## DIRECTIONS FOR THIS TASK
In the material below, find the line with "and best practices." and the line with "## What You’ll", then output those two lines and every line between them, exactly.

——————

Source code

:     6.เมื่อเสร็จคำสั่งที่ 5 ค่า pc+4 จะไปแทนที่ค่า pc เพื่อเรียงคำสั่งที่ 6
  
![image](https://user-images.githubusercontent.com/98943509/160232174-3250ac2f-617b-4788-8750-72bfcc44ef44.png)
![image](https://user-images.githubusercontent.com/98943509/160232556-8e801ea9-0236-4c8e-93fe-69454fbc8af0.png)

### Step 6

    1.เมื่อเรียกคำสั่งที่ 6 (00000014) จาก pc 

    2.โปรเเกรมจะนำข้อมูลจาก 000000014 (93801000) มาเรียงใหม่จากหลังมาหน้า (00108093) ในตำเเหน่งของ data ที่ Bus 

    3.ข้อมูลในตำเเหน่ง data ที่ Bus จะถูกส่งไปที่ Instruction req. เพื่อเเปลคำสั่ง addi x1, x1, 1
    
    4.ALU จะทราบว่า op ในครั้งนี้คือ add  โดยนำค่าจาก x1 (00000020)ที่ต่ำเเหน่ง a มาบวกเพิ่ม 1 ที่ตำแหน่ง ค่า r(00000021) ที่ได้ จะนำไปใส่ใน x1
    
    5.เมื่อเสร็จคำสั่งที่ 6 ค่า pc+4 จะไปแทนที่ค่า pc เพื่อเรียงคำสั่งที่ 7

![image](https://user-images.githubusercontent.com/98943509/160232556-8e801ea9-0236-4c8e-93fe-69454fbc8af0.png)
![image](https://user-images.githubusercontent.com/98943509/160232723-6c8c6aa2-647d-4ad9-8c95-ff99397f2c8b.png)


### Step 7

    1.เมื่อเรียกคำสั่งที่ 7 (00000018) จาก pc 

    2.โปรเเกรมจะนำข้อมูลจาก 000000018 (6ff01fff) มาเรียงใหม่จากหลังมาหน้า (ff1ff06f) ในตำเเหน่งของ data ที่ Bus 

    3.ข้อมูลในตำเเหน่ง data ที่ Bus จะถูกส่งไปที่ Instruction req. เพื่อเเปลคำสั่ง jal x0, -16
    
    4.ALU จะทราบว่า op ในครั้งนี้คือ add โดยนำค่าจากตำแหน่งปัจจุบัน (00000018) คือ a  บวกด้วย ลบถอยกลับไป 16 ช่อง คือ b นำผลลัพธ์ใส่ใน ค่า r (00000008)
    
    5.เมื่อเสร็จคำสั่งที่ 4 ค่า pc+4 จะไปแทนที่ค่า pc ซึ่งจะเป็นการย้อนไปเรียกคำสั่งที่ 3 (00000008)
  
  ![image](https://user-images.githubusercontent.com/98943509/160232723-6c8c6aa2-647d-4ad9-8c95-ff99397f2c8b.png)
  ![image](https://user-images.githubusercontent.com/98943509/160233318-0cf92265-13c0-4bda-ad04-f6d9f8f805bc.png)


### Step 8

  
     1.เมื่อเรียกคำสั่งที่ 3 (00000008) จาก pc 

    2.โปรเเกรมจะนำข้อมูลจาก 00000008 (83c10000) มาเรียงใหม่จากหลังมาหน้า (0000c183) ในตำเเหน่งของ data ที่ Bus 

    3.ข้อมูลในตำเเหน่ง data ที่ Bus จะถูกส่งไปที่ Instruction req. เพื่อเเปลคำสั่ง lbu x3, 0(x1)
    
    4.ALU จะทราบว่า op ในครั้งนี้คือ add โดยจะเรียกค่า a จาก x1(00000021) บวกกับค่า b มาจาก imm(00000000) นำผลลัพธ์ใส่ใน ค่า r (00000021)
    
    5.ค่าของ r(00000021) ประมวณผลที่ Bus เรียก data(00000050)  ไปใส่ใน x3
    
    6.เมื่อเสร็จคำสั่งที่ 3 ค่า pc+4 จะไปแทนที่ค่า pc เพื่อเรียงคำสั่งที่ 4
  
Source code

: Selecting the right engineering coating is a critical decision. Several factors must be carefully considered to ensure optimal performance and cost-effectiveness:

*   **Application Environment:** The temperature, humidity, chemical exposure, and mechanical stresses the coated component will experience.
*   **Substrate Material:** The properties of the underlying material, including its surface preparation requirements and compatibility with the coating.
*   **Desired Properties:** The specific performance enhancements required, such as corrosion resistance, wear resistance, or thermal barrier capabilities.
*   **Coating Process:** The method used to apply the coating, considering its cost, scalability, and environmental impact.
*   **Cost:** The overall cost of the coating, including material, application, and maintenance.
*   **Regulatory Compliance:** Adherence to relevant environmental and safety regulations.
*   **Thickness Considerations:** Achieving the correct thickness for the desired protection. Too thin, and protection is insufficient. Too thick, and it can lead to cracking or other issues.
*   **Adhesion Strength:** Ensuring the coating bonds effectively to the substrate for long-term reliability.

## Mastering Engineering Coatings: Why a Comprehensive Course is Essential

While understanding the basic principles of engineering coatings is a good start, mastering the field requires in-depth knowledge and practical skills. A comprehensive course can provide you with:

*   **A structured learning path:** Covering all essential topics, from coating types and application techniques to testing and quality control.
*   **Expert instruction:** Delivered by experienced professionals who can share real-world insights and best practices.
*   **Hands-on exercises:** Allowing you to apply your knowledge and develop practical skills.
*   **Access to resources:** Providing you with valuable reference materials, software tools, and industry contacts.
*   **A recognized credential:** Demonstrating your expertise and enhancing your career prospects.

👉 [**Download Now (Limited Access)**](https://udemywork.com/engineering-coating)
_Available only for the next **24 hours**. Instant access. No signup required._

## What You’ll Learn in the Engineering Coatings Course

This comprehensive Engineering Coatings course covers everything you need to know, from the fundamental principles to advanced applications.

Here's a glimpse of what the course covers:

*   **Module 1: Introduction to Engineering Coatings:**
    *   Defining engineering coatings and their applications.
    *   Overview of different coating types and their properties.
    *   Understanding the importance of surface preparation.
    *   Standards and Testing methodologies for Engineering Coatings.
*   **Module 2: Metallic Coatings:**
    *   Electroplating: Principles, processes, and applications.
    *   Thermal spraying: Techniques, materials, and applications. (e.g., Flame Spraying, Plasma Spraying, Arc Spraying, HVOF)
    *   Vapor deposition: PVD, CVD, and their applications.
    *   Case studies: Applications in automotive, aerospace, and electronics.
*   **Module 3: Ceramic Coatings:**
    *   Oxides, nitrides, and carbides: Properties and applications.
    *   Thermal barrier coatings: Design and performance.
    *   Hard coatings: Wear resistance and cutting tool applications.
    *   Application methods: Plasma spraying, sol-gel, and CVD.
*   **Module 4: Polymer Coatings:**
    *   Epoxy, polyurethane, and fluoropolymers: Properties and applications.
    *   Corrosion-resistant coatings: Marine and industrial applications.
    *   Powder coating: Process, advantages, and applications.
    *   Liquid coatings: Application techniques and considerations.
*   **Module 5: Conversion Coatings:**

——————

## TASK RESPONSE
*   **Expert instruction:** Delivered by experienced professionals who can share real-world insights and best practices.
*   **Hands-on exercises:** Allowing you to apply your knowledge and develop practical skills.
*   **Access to resources:** Providing you with valuable reference materials, software tools, and industry contacts.
*   **A recognized credential:** Demonstrating your expertise and enhancing your career prospects.

👉 [**Download Now (Limited Access)**](https://udemywork.com/engineering-coating)
_Available only for the next **24 hours**. Instant access. No signup required._

## What You’ll Learn in the Engineering Coatings Course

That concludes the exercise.